#### OBJETIVO DEL EJERCICIO
Cita literalmente el pasaje del fragmento que empieza en las palabras "Quería tener mi" y acaba tras "aún más complicada.".

#### FRAGMENTO
La casa de Baztán
En octubre de 1984 –contaba yo entonces con 25 años– me eligieron para ocupar una plaza de profesor de Derecho constitucional en la Facultad de Derecho de San Sebastián. Esto supuso un cambio cualitativo en mi vida en todos los órdenes. Aunque el sueldo que empecé a recibir era bajo y no superior al dinero que estaba ganando impartiendo clases de euskera, el trabajo en la Universidad me proporcionaba una cierta estabilidad, a pesar de que el puesto no era de funcionario ni el contrato indefinido, y la posibilidad, por ende, de hacer planes de futuro.
Quería tener mi propia casa. Si eso es bueno e incluso necesario para cualquiera, resulta imprescindible para un joven gay o lesbiana que no viva con normalidad su orientación sexoafectiva con sus padres. Pese a que la relación con mis progenitores era buena no les había dicho que era homosexual y nada sabían sobre mi vida sentimental y ni siquiera conocían a mis numerosos amigos gays. Había desdoblado mi vida de manera que el espacio que cada vez cobraba más importancia, el relativo a mis relaciones con mis amigos homosexuales y a mis desvaríos amorosos, quedaba totalmente al margen del ámbito de la casa de mis padres y eso me producía una fractura interior cada vez más insoportable. Había, por añadidura, un argumento definitivo: cuando se materializase el anhelo de tener novio la situación podía volverse aún más complicada.
La homosexualidad la sentía y la vivía con una libertad y normalidad crecientes. Las fuerzas negativas que impedían la autoaceptación de mi orientación sexoafectiva habían sido eliminadas y notaba en mi interior una gran energía para emprender una nueva etapa en mi vida. Todo ello requería un espacio físico propio, un hogar que estuviera en consonancia con mi ser, con mis aspiraciones, con mi estilo de vida, con mi desarrollo personal. Así es que me puse a buscar casa. Encontré un apartamento en una zona del barrio de Eguía cuyo precio era asequible, con muchos sacrificios, a mis posibilidades. Así es que di el gran salto.
El trabajo docente e investigador en la Facultad me gustaba y me ilusionaba mucho, y eso me proporcionaba una buena dosis de energía positiva. Estaba contento. En las clases prácticas, en las que el número de alumnos era pequeño, por esto mismo y porque empleaba métodos pedagógicos similares a los que utilizaba en mi época de docente de lengua vasca, las relaciones con los estudiantes resultaban ser cercanas.

[Textos extraídos por página]
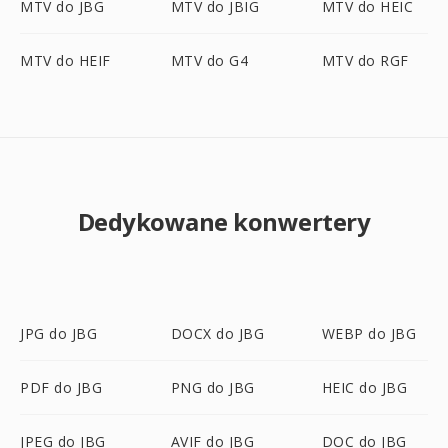
MTV do JBG
MTV do JBIG
MTV do HEIC
MTV do HEIF
MTV do G4
MTV do RGF
Dedykowane konwertery
JPG do JBG
DOCX do JBG
WEBP do JBG
PDF do JBG
PNG do JBG
HEIC do JBG
JPEG do JBG
AVIF do JBG
DOC do JBG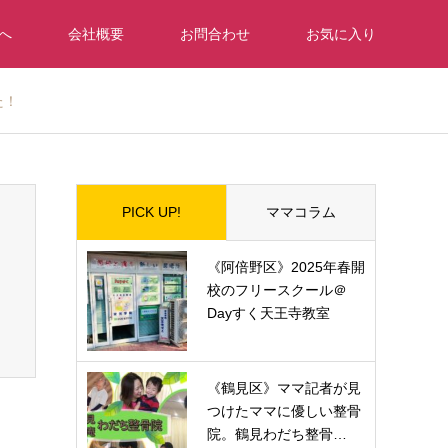
へ
会社概要
お問合わせ
お気に入り
た！
PICK UP!
ママコラム
《阿倍野区》2025年春開
校のフリースクール＠
Dayすく天王寺教室
《鶴見区》ママ記者が見
つけたママに優しい整骨
院。鶴見わだち整骨…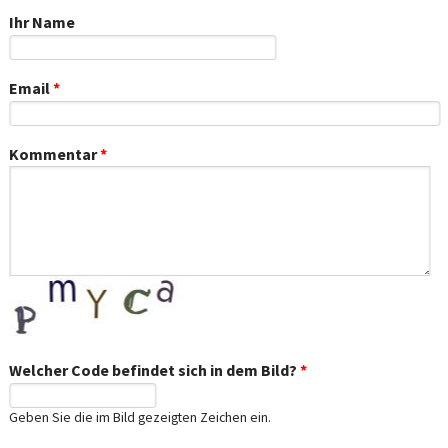
Ihr Name
Email
*
Kommentar
*
Welcher Code befindet sich in dem Bild?
*
Geben Sie die im Bild gezeigten Zeichen ein.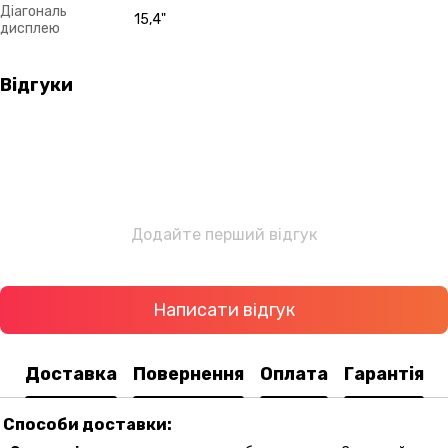
Діагональ
15,4"
дисплею
Відгуки
Додайте перший відгук
Написати відгук
Доставка
Повернення
Оплата
Гарантія
Способи доставки: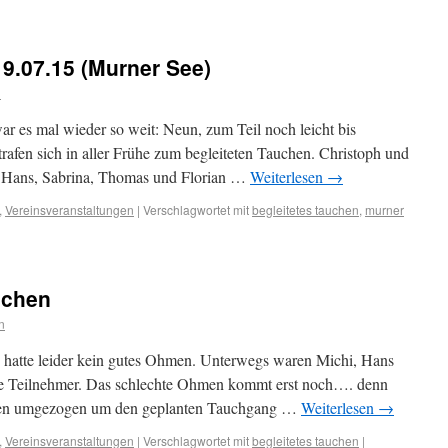
19.07.15 (Murner See)
n
es mal wieder so weit: Neun, zum Teil noch leicht bis
trafen sich in aller Frühe zum begleiteten Tauchen. Christoph und
n, Hans, Sabrina, Thomas und Florian …
Weiterlesen
→
,
Vereinsveranstaltungen
|
Verschlagwortet mit
begleitetes tauchen
,
murner
uchen
n
 hatte leider kein gutes Ohmen. Unterwegs waren Michi, Hans
die Teilnehmer. Das schlechte Ohmen kommt erst noch…. denn
egen umgezogen um den geplanten Tauchgang …
Weiterlesen
→
,
Vereinsveranstaltungen
|
Verschlagwortet mit
begleitetes tauchen
|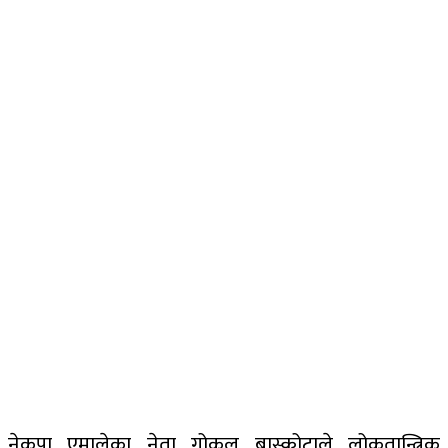
नेकपा एमालेका नेता गोकुल बास्कोटाले लोकतान्त्रिक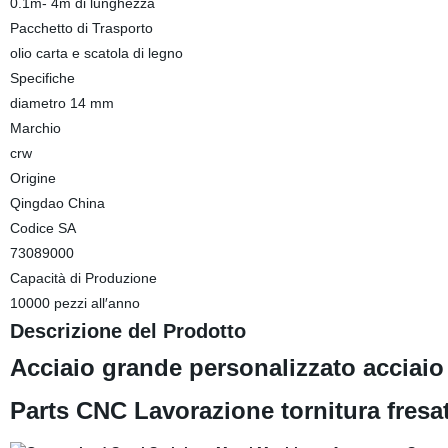
0.1m- 4m di lunghezza
Pacchetto di Trasporto
olio carta e scatola di legno
Specifiche
diametro 14 mm
Marchio
crw
Origine
Qingdao China
Codice SA
73089000
Capacità di Produzione
10000 pezzi all′anno
Descrizione del Prodotto
Acciaio grande personalizzato acciaio 
Parts CNC Lavorazione tornitura fresa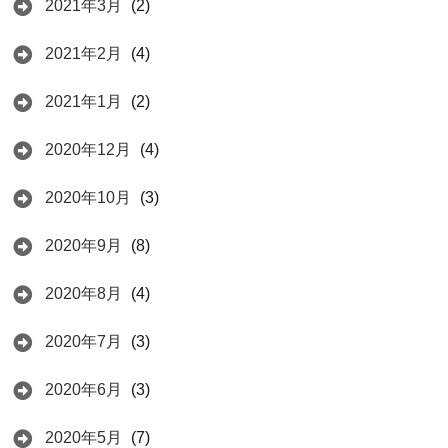
2021年3月
(2)
2021年2月
(4)
2021年1月
(2)
2020年12月
(4)
2020年10月
(3)
2020年9月
(8)
2020年8月
(4)
2020年7月
(3)
2020年6月
(3)
2020年5月
(7)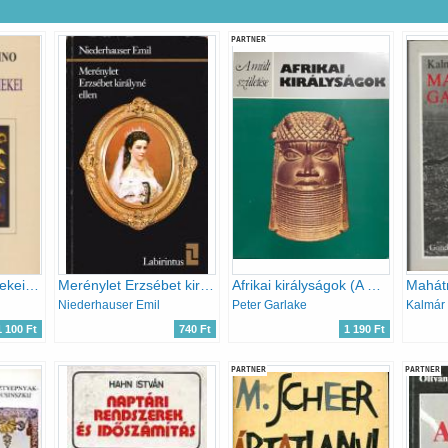
PARTNER
A szerelem gyermekei (híres fattyúk)
Merénylet Erzsébet királyné ellen
Afrikai királyságok (A múlt születése)
Mahát
Niederhauser Emil
Peter Garlake
Kalmár
1 100 Ft
740 Ft
1 190 Ft
PARTNER
PARTNER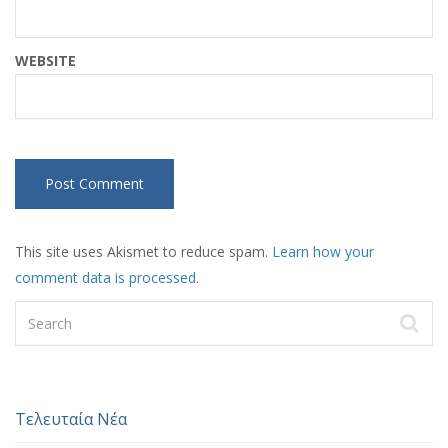
WEBSITE
This site uses Akismet to reduce spam.
Learn how your
comment data is processed
.
Τελευταία Νέα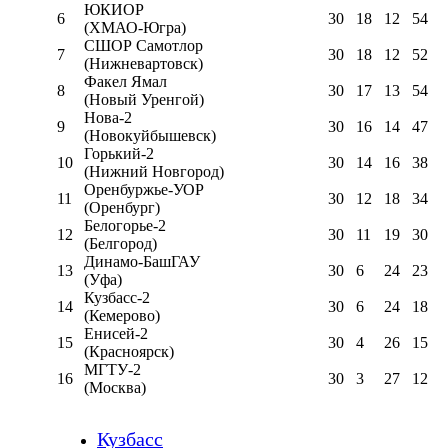
ЮКИОР
6
30
18
12
54
(ХМАО-Югра)
СШОР Самотлор
7
30
18
12
52
(Нижневартовск)
Факел Ямал
8
30
17
13
54
(Новый Уренгой)
Нова-2
9
30
16
14
47
(Новокуйбышевск)
Горький-2
10
30
14
16
38
(Нижний Новгород)
Оренбуржье-УОР
11
30
12
18
34
(Оренбург)
Белогорье-2
12
30
11
19
30
(Белгород)
Динамо-БашГАУ
13
30
6
24
23
(Уфа)
Кузбасс-2
14
30
6
24
18
(Кемерово)
Енисей-2
15
30
4
26
15
(Красноярск)
МГТУ-2
16
30
3
27
12
(Москва)
Кузбасс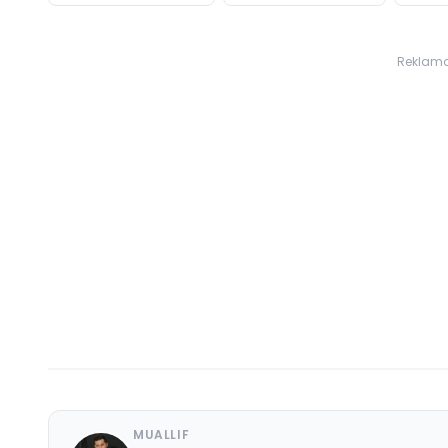
Reklam
MUALLIF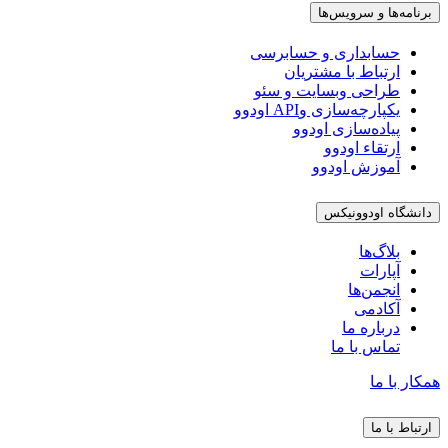
برنامه‌ها و سرویس‌ها
حسابداری و حسابرسی
ارتباط با مشتریان
طراحی وبسایت و سئو
یکپارچه‌سازی وAPI اودوو
پیاده‌سازی اودوو
ارتقاء اودوو
آموزش اودوو
دانشگاه اودوونیکس
بلاگ‌ها
آپارات
انجمن‌ها
آکادمی
درباره ما
تماس با ما
همکار با ما
ارتباط با ما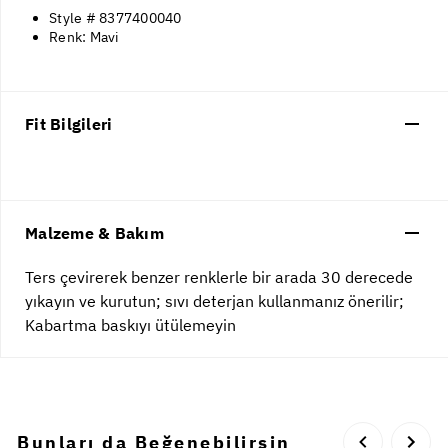
Style # 8377400040
Renk: Mavi
Fit Bilgileri
Malzeme & Bakım
Ters çevirerek benzer renklerle bir arada 30 derecede
yıkayın ve kurutun; sıvı deterjan kullanmanız önerilir;
Kabartma baskıyı ütülemeyin
Bunları da Beğenebilirsin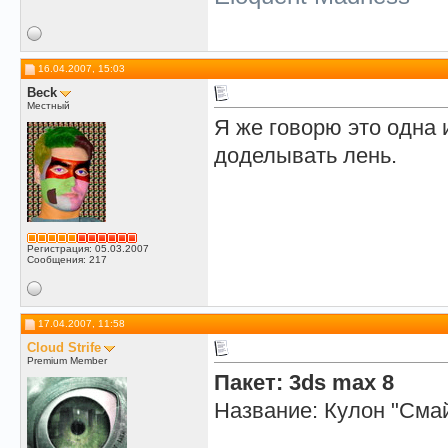
16.04.2007, 15:03
Beck
Местный
Я же говорю это одна 
доделывать лень.
Регистрация: 05.03.2007
Сообщения: 217
17.04.2007, 11:58
Cloud Strife
Premium Member
Пакет: 3ds max 8
Название: Кулон "Сма
__________________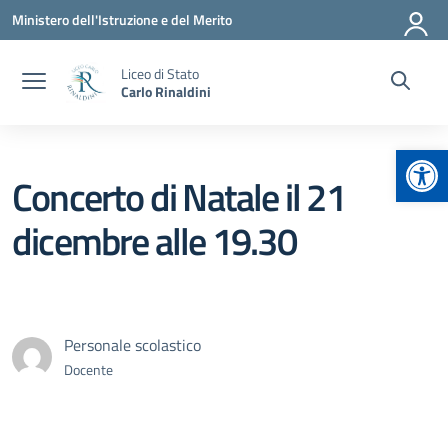
Vai ai contenuti
Vai al menu di navigazione
Vai al footer
Ministero dell'Istruzione e del Merito
Liceo di Stato
Carlo Rinaldini
Apr
Concerto di Natale il 21
dicembre alle 19.30
Personale scolastico
Docente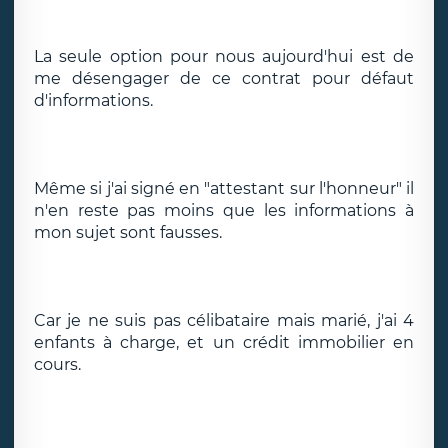
La seule option pour nous aujourd'hui est de
me désengager de ce contrat pour défaut
d'informations.
Même si j'ai signé en "attestant sur l'honneur" il
n'en reste pas moins que les informations à
mon sujet sont fausses.
Car je ne suis pas célibataire mais marié, j'ai 4
enfants à charge, et un crédit immobilier en
cours.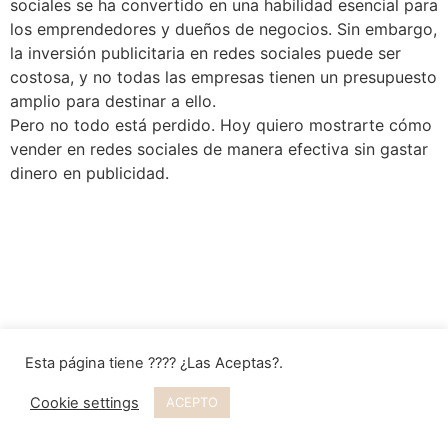
sociales se ha convertido en una habilidad esencial para
los emprendedores y dueños de negocios. Sin embargo,
la inversión publicitaria en redes sociales puede ser
costosa, y no todas las empresas tienen un presupuesto
amplio para destinar a ello.
Pero no todo está perdido. Hoy quiero mostrarte cómo
vender en redes sociales de manera efectiva sin gastar
dinero en publicidad.
Esta página tiene ???? ¿Las Aceptas?.
Cookie settings
ACEPTO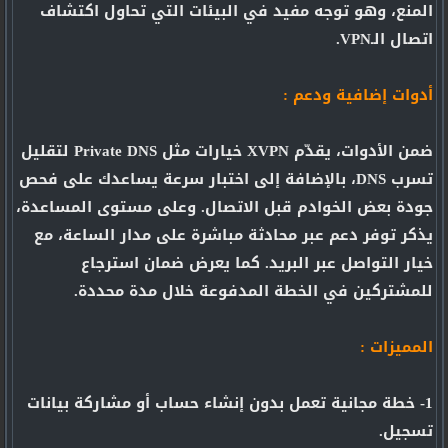
المنع، وهو توجه مفيد في البيئات التي تحاول اكتشاف
اتصال الـVPN.
أدوات إضافية ودعم :
ضمن الأدوات، يقدّم XVPN خيارات مثل Private DNS لتقليل
تسرب DNS، بالإضافة إلى اختبار سرعة يساعدك على فحص
جودة بعض الخوادم قبل الاتصال. وعلى مستوى المساعدة،
يذكر توفر دعم عبر محادثة مباشرة على مدار الساعة، مع
خيار التواصل عبر البريد. كما يعرض ضمان استرجاع
للمشتركين في الخطة المدفوعة خلال مدة محددة.
المميزات :
1- خطة مجانية تعمل بدون إنشاء حساب أو مشاركة بيانات
تسجيل.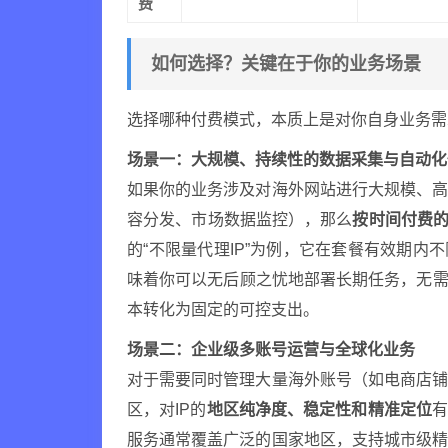
费
如何选择？关键在于你的业务场景
选择哪种付费模式，本质上是对你自身业务需
场景一：大规模、持续性的数据采集与自动化
如果你的业务涉及对海外网站进行大规模、
容分发、市场数据监控），那么
按时间付费的
的“不限量代理IP”为例，它在套餐有效期内
味着你可以无后顾之忧地部署长期任务，无需
本转化为固定的可控支出。
场景二：企业级多账号运营与全球化业务
对于需要同时管理大量海外账号（如电商店
区，对IP的
地区纯净度、稳定性和精准定位
服务通常覆盖广泛的国家地区，支持城市级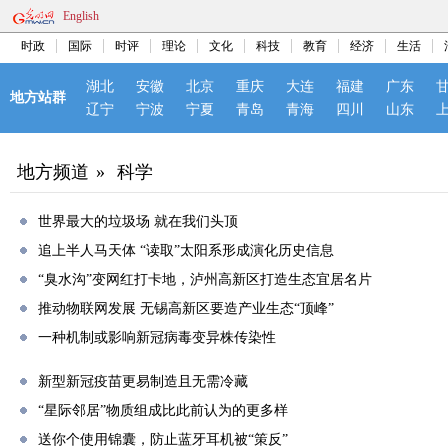
English
时政
国际
时评
理论
文化
科技
教育
经济
生活
湖北
安徽
北京
重庆
大连
福建
广东
地方站群
辽宁
宁波
宁夏
青岛
青海
四川
山东
地方频道
»
科学
世界最大的垃圾场 就在我们头顶
追上半人马天体 “读取”太阳系形成演化历史信息
“臭水沟”变网红打卡地，泸州高新区打造生态宜居名片
推动物联网发展 无锡高新区要造产业生态“顶峰”
一种机制或影响新冠病毒变异株传染性
新型新冠疫苗更易制造且无需冷藏
“星际邻居”物质组成比此前认为的更多样
送你个使用锦囊，防止蓝牙耳机被“策反”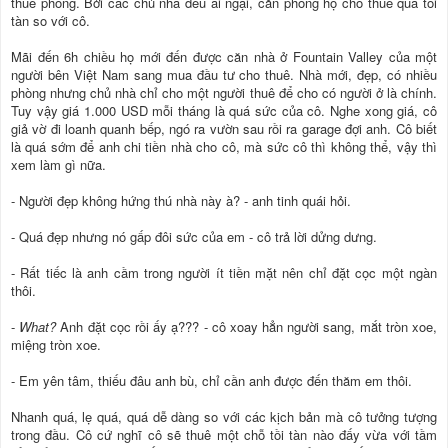
thuê phòng. Bởi các chủ nhà đều ái ngại, căn phòng họ cho thuê quá tồi
tàn so với cô.
Mãi đến 6h chiều họ mới đến được căn nhà ở Fountain Valley của một
người bên Việt Nam sang mua đầu tư cho thuê. Nhà mới, đẹp, có nhiều
phòng nhưng chủ nhà chỉ cho một người thuê để cho có người ở là chính.
Tuy vậy giá 1.000 USD mỗi tháng là quá sức của cô. Nghe xong giá, cô
giả vờ đi loanh quanh bếp, ngó ra vườn sau rồi ra garage đợi anh. Cô biết
là quá sớm để anh chi tiền nhà cho cô, mà sức cô thì không thể, vậy thì
xem làm gì nữa.
- Người đẹp không hứng thú nhà này à? - anh tinh quái hỏi.
- Quá đẹp nhưng nó gấp đôi sức của em - cô trả lời dửng dưng.
- Rất tiếc là anh cầm trong người ít tiền mặt nên chỉ đặt cọc một ngàn
thôi.
-
What?
Anh đặt cọc rồi ấy ạ??? - cô xoay hẳn người sang, mắt tròn xoe,
miệng tròn xoe.
- Em yên tâm, thiếu đâu anh bù, chỉ cần anh được đến thăm em thôi.
Nhanh quá, lẹ quá, quá dễ dàng so với các kịch bản mà cô tưởng tượng
trong đầu. Cô cứ nghĩ cô sẽ thuê một chỗ tồi tàn nào đấy vừa với tầm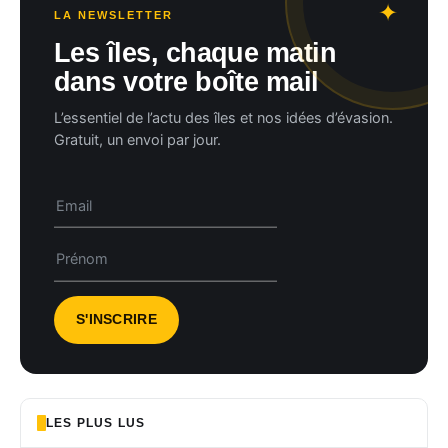
LA NEWSLETTER
Les îles, chaque matin
dans votre boîte mail
L’essentiel de l’actu des îles et nos idées d’évasion.
Gratuit, un envoi par jour.
LES PLUS LUS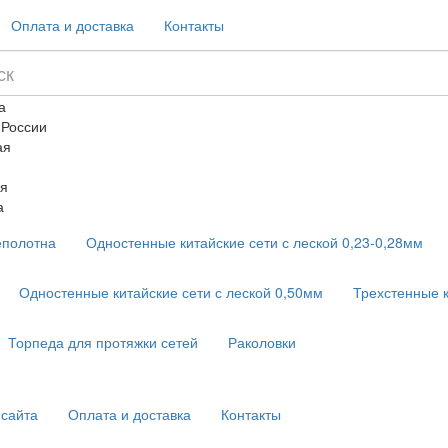
Оплата и доставка
Контакты
а
 России
ая
я
а
еполотна
Одностенные китайские сети с леской 0,23-0,28мм
Одностенные китайские сети с леской 0,50мм
Трехстенные 
Торпеда для протяжки сетей
Раколовки
 сайта
Оплата и доставка
Контакты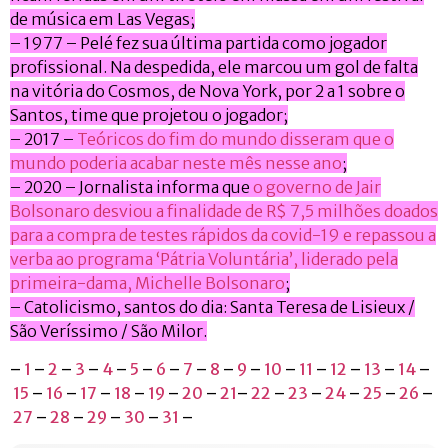
de música em Las Vegas;
– 1977 – Pelé fez sua última partida como jogador
profissional. Na despedida, ele marcou um gol de falta
na vitória do Cosmos, de Nova York, por 2 a 1 sobre o
Santos, time que projetou o jogador;
– 2017 –
Teóricos do fim do mundo disseram que o
mundo poderia acabar neste mês nesse ano
;
– 2020 – Jornalista informa que
o governo de Jair
Bolsonaro desviou a finalidade de R$ 7,5 milhões doados
para a compra de testes rápidos da covid-19 e repassou a
verba ao programa ‘Pátria Voluntária’, liderado pela
primeira-dama, Michelle Bolsonaro
;
– Catolicismo, santos do dia: Santa Teresa de Lisieux /
São Veríssimo / São Milor.
–
1
–
2
–
3
–
4
–
5
–
6
–
7
–
8
–
9
–
10
–
11
–
12
–
13
–
14
–
15
–
16
–
17
–
18
–
19
–
20
–
21
–
22
–
23
–
24
–
25
–
26
–
27
–
28
–
29
–
30
–
31
–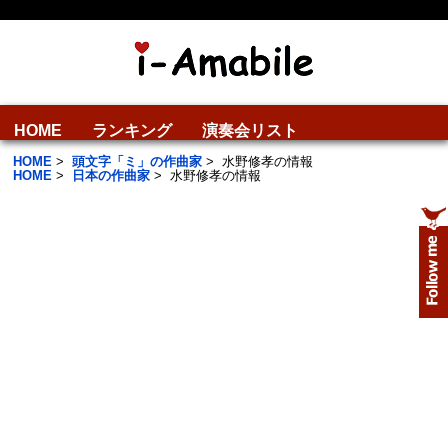
HOME
ランキング
演奏会リスト
HOME
>
頭文字「ミ」の作曲家
>
水野修孝の情報
HOME
>
日本の作曲家
>
水野修孝の情報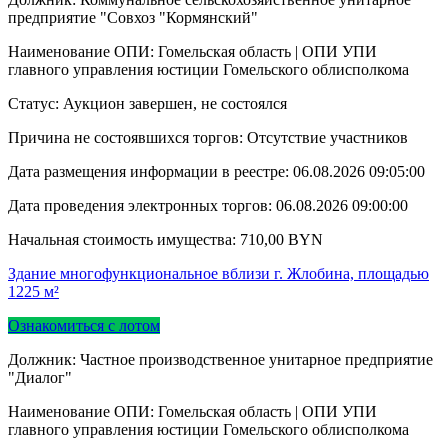
предприятие "Совхоз "Кормянский"
Наименование ОПИ: Гомельская область | ОПИ УПИ
главного управления юстиции Гомельского облисполкома
Статус: Аукцион завершен, не состоялся
Причина не состоявшихся торгов: Отсутствие участников
Дата размещения информации в реестре:
06.08.2026 09:05:00
Дата проведения электронных торгов:
06.08.2026 09:00:00
Начальная стоимость имущества:
710,00
BYN
Здание многофункциональное вблизи г. Жлобина, площадью
1225 м²
Ознакомиться с лотом
Должник: Частное производственное унитарное предприятие
"Диалог"
Наименование ОПИ: Гомельская область | ОПИ УПИ
главного управления юстиции Гомельского облисполкома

#### RESPUESTA
Quería tener mi propia casa. Si eso es bueno e incluso necesario para cualquiera, resulta imprescindible para un joven gay o lesbiana que no viva con normalidad su orientación sexoafectiva con sus padres. Pese a que la relación con mis progenitores era buena no les había dicho que era homosexual y nada sabían sobre mi vida sentimental y ni siquiera conocían a mis numerosos amigos gays. Había desdoblado mi vida de manera que el espacio que cada vez cobraba más importancia, el relativo a mis relaciones con mis amigos homosexuales y a mis desvaríos amorosos, quedaba totalmente al margen del ámbito de la casa de mis padres y eso me producía una fractura interior cada vez más insoportable. Había, por añadidura, un argumento definitivo: cuando se materializase el anhelo de tener novio la situación podía volverse aún más complicada.